Total expenditure: £19,873,000
Expenditure per person: £56.13
Another of the country’s major cities takes second place, this time Leicester, in the East Midlands, where the combined budget for mental health services stands at just under £20 million a year and £56.13 per person.
Total expenditure: £17,148,000
Expenditure per person: £52.87
The Wirral Peninsula, just outside of Liverpool has the third-highest spend per person, at over £17 million in total and £52.87 per person.
How long do we have to wait for mental health support?
It’s all well and good having lots of support available for people suffering with their mental health, but waiting times to see somebody can be frustrating.
According to the Mental Health Foundation, 42% of people had to wait up to three months for an initial assessment, although 10% had to wait as long as one to two years.
Following this initial assessment, waiting times can be even worse, with another survey by the Royal College of Psychiatrists saying that 64% of people have to wait more than four weeks for a second appointment after an initial referral, with 23% waiting more than three months and 11% waiting longer than six months.
The same survey revealed that two-fifths of people waiting for mental health treatment end up having to contact emergency or crisis services before being seen, with 11% even ending up in A&E.

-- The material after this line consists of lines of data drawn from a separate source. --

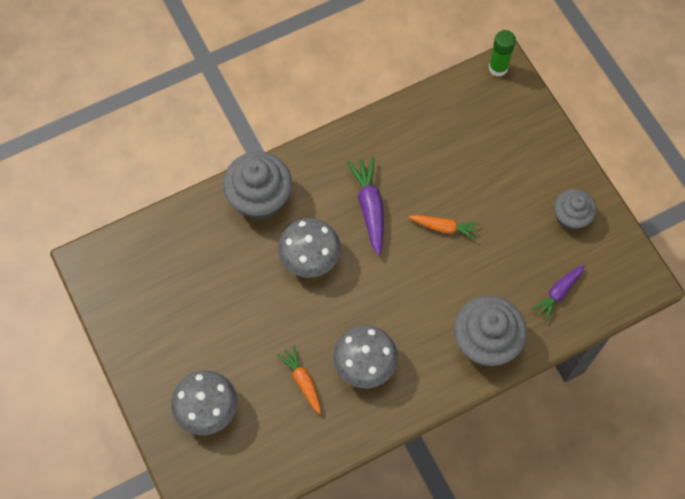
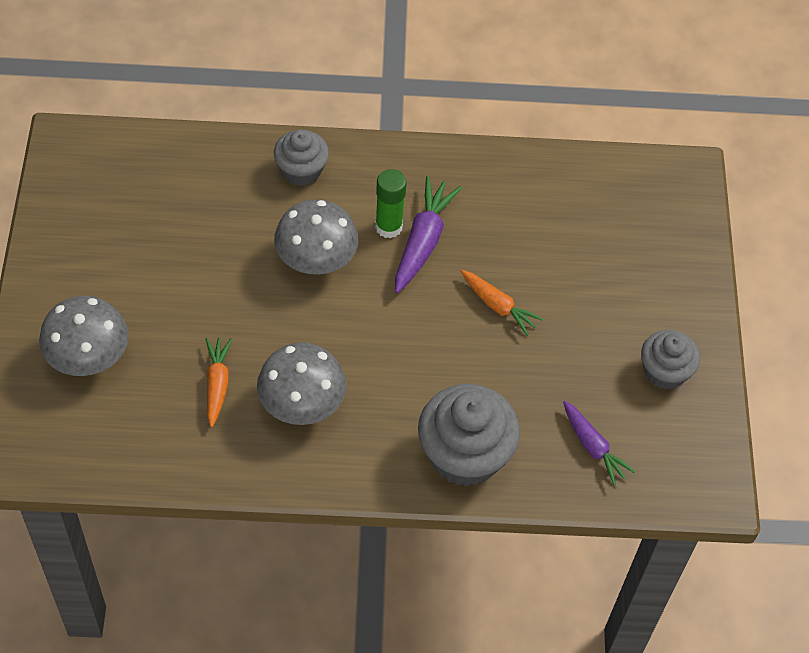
camera: 25 degrees right, 10 degrees down
grey cupcake [223,152,292,220] -> grey cupcake [274,130,329,186], size x0.61
green glue stick [489,30,516,77] -> green glue stick moved to [375,169,407,239]
purple carrot [532,265,585,321] -> purple carrot turned 105 degrees counterclockwise [563,401,635,486]

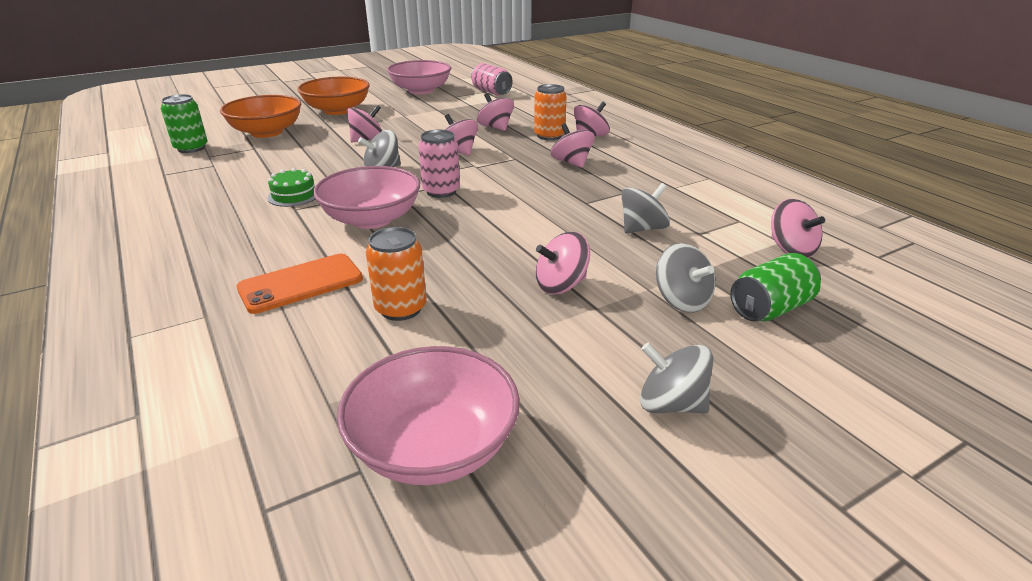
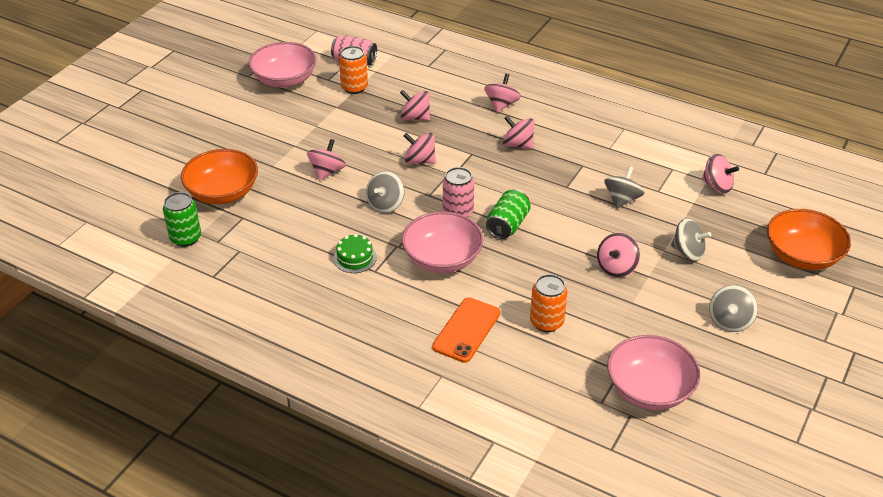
camera: 30 degrees left, 10 degrees up
orange bowl [297,77,370,115] -> orange bowl moved to [767,209,851,270]
orange can [534,84,567,140] -> orange can moved to [339,46,368,94]
grey spinning top [640,343,714,413] -> grey spinning top turned 60 degrees counterclockwise [709,285,758,332]
green can [730,253,821,322] -> green can moved to [486,190,531,239]

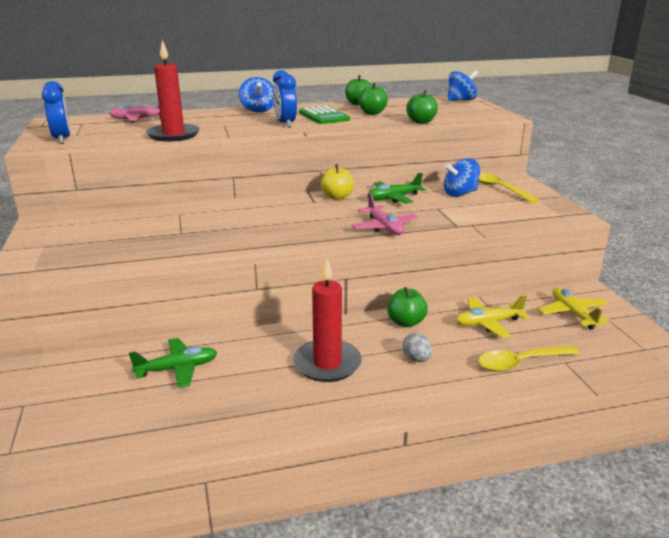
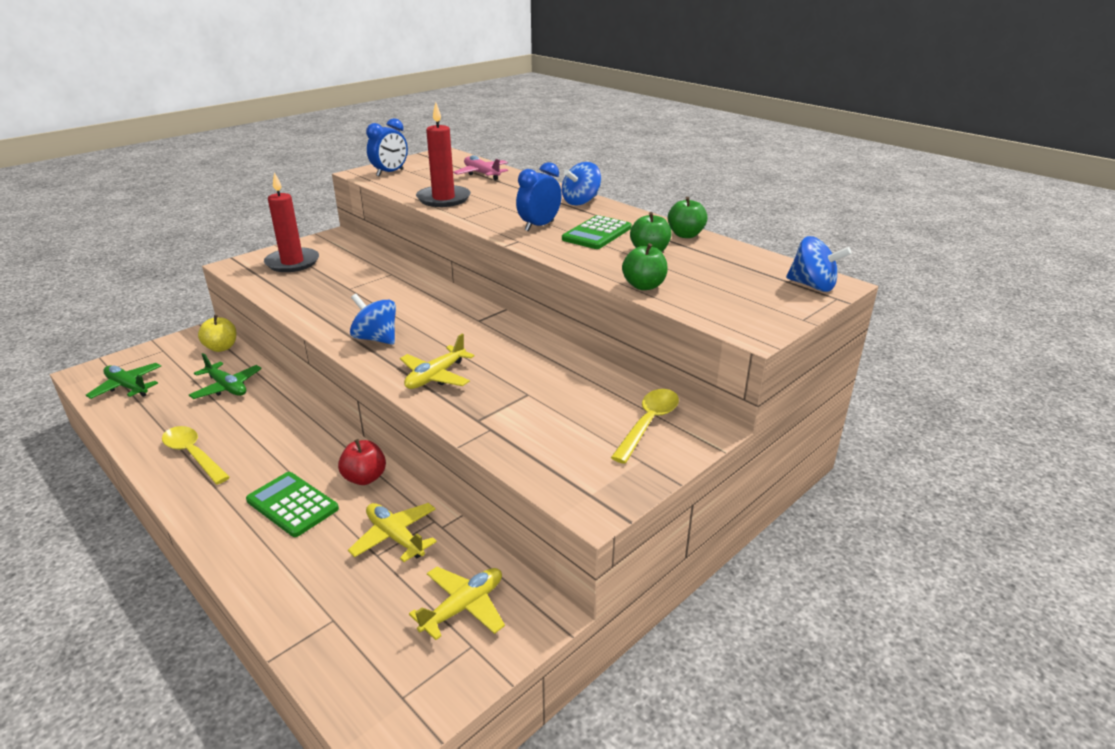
camera: 60 degrees right, 5 degrees up
red candle [293,258,362,382] -> red candle moved to [264,172,319,272]
yellow apple [321,164,354,200] -> yellow apple moved to [198,315,236,352]
pink plane [352,193,418,235] -> yellow plane [400,333,474,389]
green plane [367,173,426,204] -> green plane moved to [86,363,161,399]
green apple [387,287,428,327] -> red apple [338,439,386,485]
grey egg [403,333,432,362] -> green calculator [246,472,339,537]
blue spinning top [444,158,480,197] -> blue spinning top moved to [350,294,396,345]
yellow spoon [478,346,580,372] -> yellow spoon moved to [162,426,230,485]

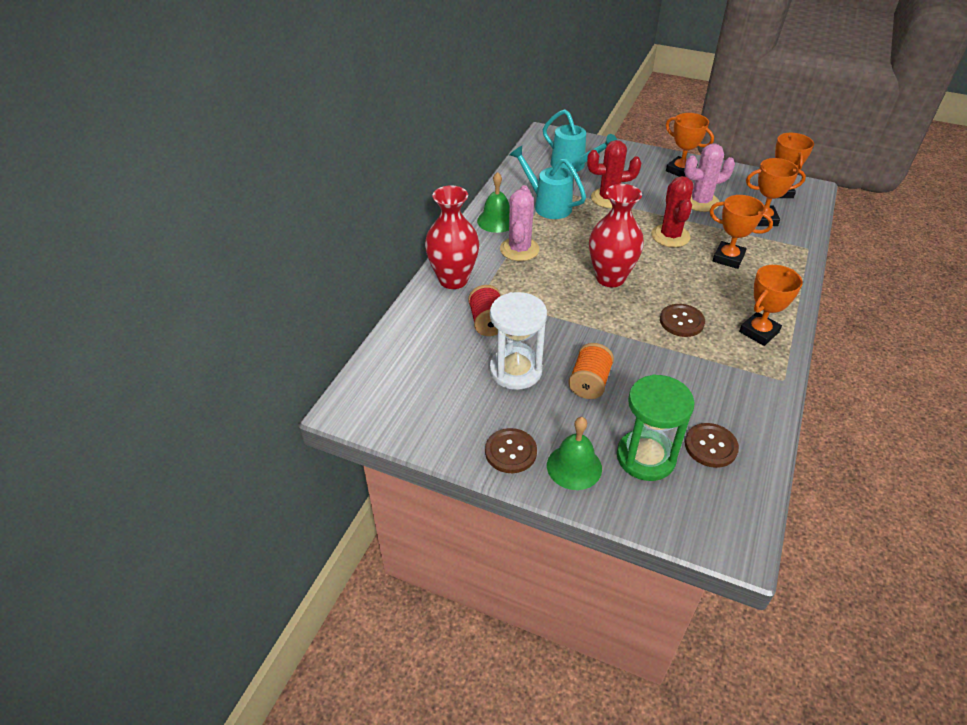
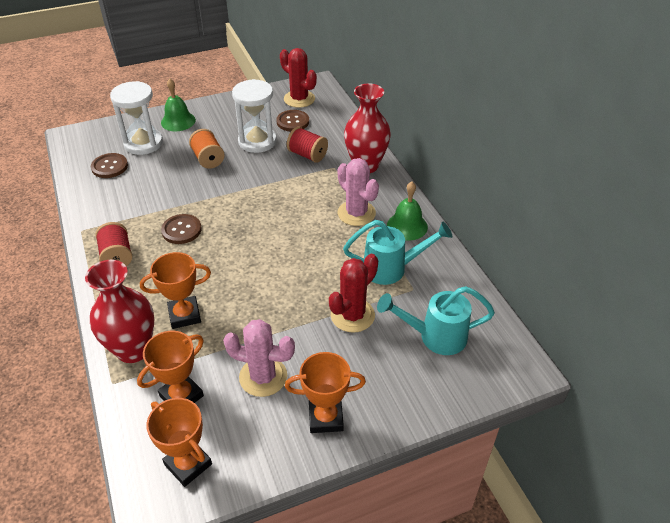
camera: 135 degrees right, 0 degrees up
brown button [485,428,537,473] -> brown button moved to [276,110,309,131]
red vase [589,184,644,287] -> red vase moved to [85,260,154,363]
green hourglass [617,374,695,481] -> white hourglass [110,81,163,155]
red cactus [651,176,694,247] -> red cactus moved to [280,48,317,108]
pink cactus [684,144,735,212] -> pink cactus turned 75 degrees clockwise [223,319,295,397]
orange trophy [739,265,803,346] -> red spool [96,222,132,266]

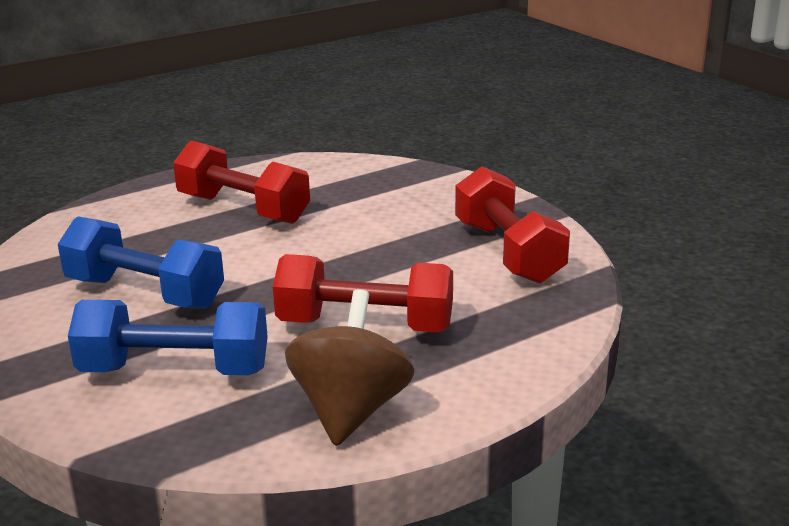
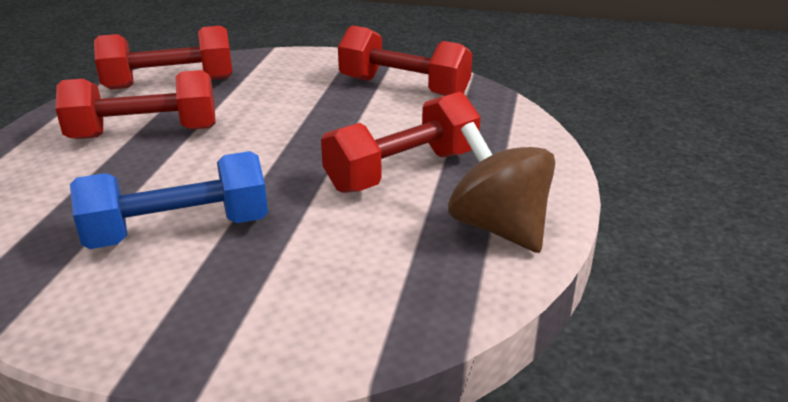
camera: 45 degrees left, 5 degrees up
blue dumbbell [68,300,268,375] -> none
none -> red dumbbell [94,26,232,89]

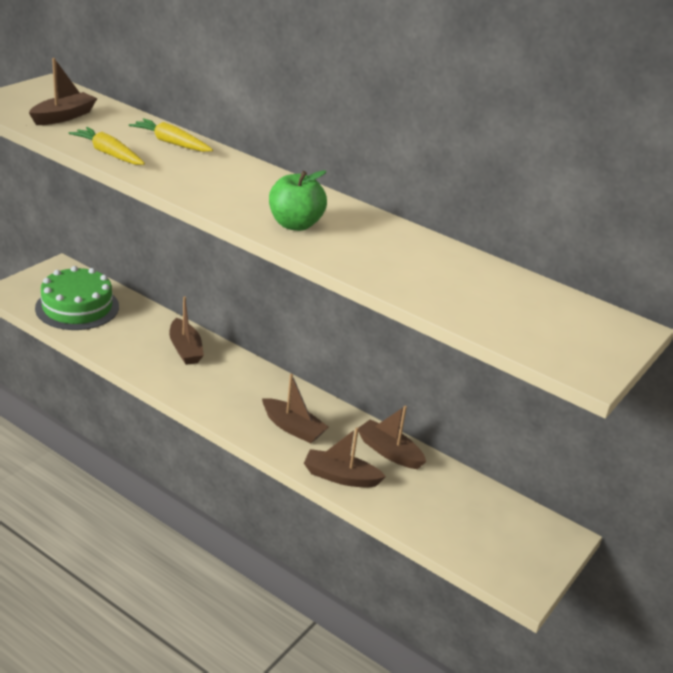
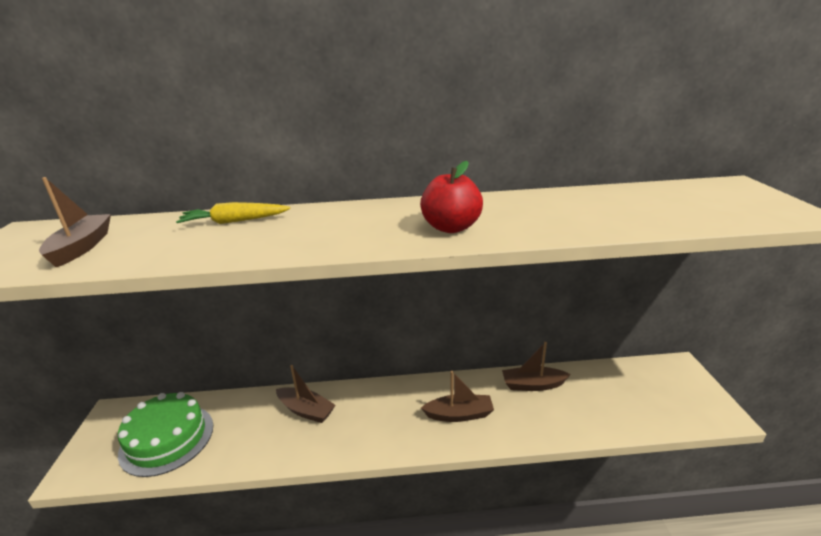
camera: 35 degrees left, 5 degrees down
yellow carrot [68,127,145,165] -> none
green apple [269,170,327,231] -> red apple [420,161,483,233]
brown boat [304,427,386,487] -> none

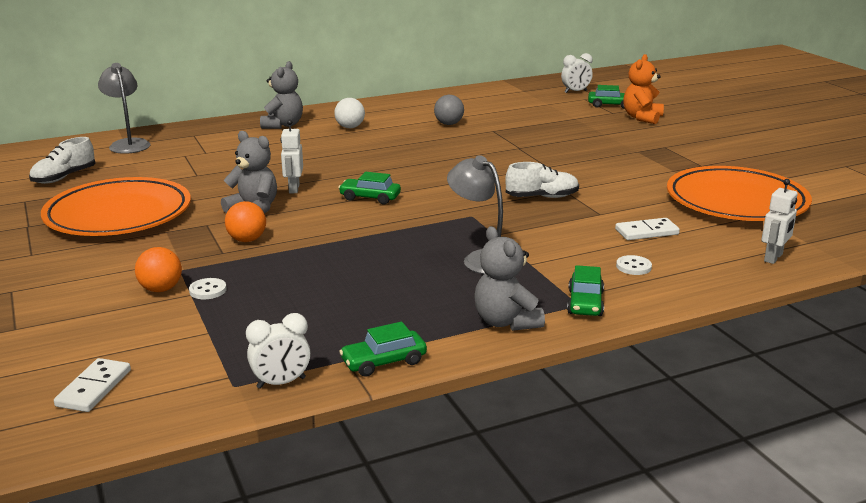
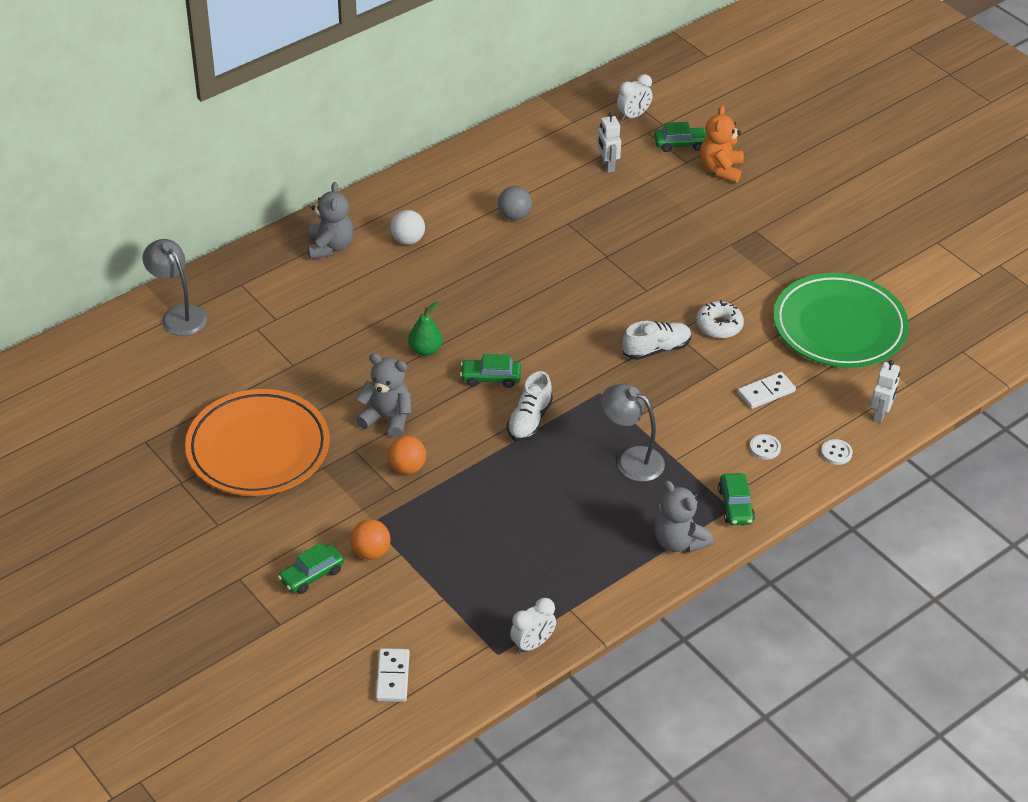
camera: 15 degrees left, 20 degrees up
white shoe [29,137,96,184] -> white shoe moved to [507,371,553,441]
white button [189,278,227,299] -> white button moved to [821,439,853,465]
white robot [280,120,303,193] -> white robot moved to [597,112,621,173]
green car [339,322,427,377] -> green car moved to [278,542,344,594]
orange plate [667,166,812,221] -> green plate [773,273,909,368]
none -> green pear [408,302,443,356]
none -> white donut [696,300,744,339]

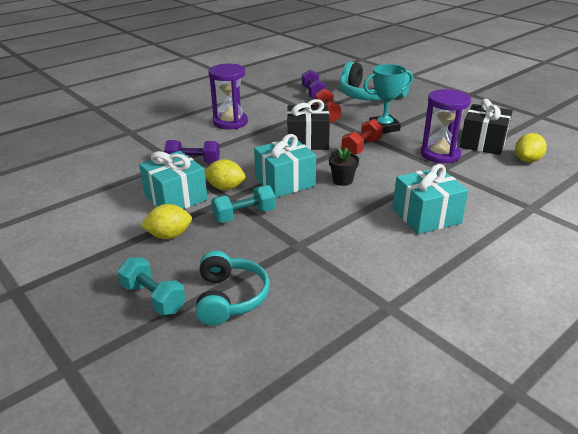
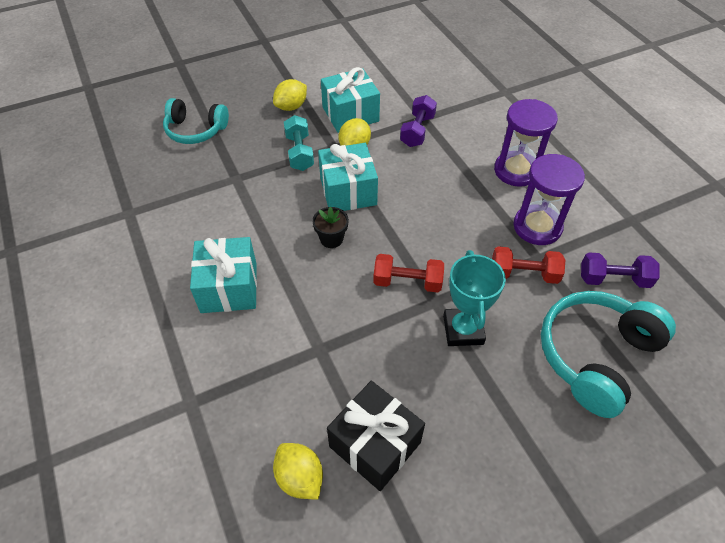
camera: 105 degrees right, 20 degrees up
turquoise dumbbell [118,258,186,315] -> none
yellow lemon [140,204,192,239] -> yellow lemon turned 45 degrees clockwise [273,79,307,111]
black gift [287,99,330,150] -> none
red dumbbell [341,119,383,154] -> red dumbbell turned 45 degrees counterclockwise [373,254,444,292]
purple hourglass [421,89,471,164] -> purple hourglass moved to [513,154,585,245]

How much does mental health support cost?
Ultimately, the cost of getting help for your mental health issues varies a lot depending on a number of factors such as the type of treatment that you’re seeking and where you live.
However, data from the NHS estimates that the cost of seeking private counselling usually costs between £10 and £70, while My Online Therapy estimates that seeing a clinical or counselling psychologist costs between £120 and £180.
Number of chartered psychologists sourced from the British Psychological Society directory of chartered psychologists.